Exercise:
Summarize the text about Camp UKANDU in two sentences.

Extract provided:
┄┄┄┄┄┄

Thank you for a great 2023 Camp season!
Camp UKANDU is the largest and longest-running provider of medically supervised camp available to children battling childhood and adolescent cancer in Oregon and, like all UKANDU programming, it's 100% free of charge.
Each summer, 132 children who have experienced a childhood cancer diagnosis and their siblings spend a week together, along with 110+ volunteers, playing games, climbing rock walls, riding horses, and 'just being kids!'
Camp UKANDU is a place where kids can grow and play; laugh and cry; and build what are, quite literally, experiences and memories of a lifetime.
Camp UKANDU is packed full of outrageously fun activities from rock climbing to s'mores making. Whether you're missing a limb or have never been to camp before, everyone can participate!
When a family learns that one of their children is diagnosed with cancer, the last thing most of them want to do is send that child away from the family for a week. Time becomes more precious than it has ever been known. Parents are understandably covetous of the time and a future that is too often cut short.
However, our families recognize their children’s health is reflective of more than their medical condition. Children need to socialize and play and grow. Camp UKANDU offers a place where Pediatric Oncologists and Pediatric Oncology Nurses are on staff 24/7, along with 100+ other volunteers to address the care and well-being of these kids. Many children are, in fact, on treatment while at camp. But no one lets that stop these kids from climbing four stories into the air on a rock wall; hopping on a smelly horse or cooking s’mores over an open flame.
Currently, each year, Camp UKANDU serves roughly 132 children. Our campers are patients, and siblings of patients, ages 8–18. In these formative years, “normal” childhood development is a challenge. School studies, making friends, trying out for sports teams, joining activity groups and other clubs - these are some of the many ways most children seek to determine where they belong in a “normal” society.

┄┄┄┄┄┄

Supplied data:
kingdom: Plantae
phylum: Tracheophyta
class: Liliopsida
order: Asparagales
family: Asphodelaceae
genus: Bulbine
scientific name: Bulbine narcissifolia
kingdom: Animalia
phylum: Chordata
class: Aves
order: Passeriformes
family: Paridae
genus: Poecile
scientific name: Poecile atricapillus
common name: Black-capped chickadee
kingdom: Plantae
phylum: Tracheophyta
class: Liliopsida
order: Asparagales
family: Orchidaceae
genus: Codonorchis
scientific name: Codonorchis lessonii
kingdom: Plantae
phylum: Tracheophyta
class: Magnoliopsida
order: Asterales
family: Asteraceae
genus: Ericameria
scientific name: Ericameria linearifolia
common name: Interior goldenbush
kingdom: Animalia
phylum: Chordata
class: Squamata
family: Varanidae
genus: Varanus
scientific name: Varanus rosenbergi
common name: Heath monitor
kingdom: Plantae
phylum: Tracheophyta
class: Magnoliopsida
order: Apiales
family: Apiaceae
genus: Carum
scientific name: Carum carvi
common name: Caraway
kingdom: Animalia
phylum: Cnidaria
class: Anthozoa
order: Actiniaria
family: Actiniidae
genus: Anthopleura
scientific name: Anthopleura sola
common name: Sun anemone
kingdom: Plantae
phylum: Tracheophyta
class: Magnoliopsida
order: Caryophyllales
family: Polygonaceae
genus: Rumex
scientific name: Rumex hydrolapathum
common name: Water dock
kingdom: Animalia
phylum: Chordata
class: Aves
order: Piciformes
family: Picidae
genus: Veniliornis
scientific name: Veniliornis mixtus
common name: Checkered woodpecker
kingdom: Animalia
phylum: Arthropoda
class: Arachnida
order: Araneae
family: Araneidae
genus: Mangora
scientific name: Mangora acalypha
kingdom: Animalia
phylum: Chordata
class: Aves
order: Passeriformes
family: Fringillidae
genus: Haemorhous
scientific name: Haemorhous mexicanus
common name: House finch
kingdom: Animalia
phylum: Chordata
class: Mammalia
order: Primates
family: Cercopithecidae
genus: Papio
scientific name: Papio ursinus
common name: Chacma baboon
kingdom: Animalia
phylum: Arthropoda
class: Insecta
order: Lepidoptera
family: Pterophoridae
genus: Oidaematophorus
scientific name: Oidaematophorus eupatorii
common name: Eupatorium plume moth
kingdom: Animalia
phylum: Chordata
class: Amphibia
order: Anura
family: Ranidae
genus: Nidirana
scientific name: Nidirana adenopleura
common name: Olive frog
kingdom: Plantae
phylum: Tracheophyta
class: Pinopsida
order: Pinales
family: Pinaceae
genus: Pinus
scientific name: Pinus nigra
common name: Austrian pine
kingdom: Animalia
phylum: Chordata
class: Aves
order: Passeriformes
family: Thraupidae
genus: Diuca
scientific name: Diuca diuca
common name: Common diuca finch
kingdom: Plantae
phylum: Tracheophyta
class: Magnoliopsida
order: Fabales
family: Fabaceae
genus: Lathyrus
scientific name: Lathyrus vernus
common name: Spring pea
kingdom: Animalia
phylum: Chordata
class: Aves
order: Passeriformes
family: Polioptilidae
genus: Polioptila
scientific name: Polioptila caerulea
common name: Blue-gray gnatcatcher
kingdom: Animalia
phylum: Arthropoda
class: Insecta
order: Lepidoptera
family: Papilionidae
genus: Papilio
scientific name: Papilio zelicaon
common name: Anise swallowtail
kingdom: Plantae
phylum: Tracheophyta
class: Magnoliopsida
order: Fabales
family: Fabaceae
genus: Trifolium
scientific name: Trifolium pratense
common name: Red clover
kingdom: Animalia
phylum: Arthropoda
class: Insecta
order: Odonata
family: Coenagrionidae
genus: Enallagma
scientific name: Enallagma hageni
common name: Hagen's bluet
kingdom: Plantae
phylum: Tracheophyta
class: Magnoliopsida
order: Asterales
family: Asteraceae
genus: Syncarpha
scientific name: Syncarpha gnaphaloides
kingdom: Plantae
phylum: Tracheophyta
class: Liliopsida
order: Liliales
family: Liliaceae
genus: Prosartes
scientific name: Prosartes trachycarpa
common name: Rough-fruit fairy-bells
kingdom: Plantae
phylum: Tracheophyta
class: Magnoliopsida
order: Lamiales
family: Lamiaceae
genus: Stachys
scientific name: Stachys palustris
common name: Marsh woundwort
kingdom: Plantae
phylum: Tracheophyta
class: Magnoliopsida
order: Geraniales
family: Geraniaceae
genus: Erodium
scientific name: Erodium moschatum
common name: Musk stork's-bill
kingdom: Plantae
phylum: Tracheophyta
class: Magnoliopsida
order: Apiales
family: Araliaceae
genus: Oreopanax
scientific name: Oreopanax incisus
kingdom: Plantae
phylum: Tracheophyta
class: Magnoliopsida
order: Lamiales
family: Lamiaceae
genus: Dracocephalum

┄┄┄┄┄┄

Output of the exercise:
Camp UKANDU is the largest and longest-running medically supervised camp in Oregon for children battling childhood and adolescent cancer, and it is free of charge. Each summer about 132 campers ages 8–18, both patients and their siblings, spend a week with more than 100 volunteers, with pediatric oncologists and oncology nurses on staff 24/7, doing things like rock climbing, horseback riding and making s'mores.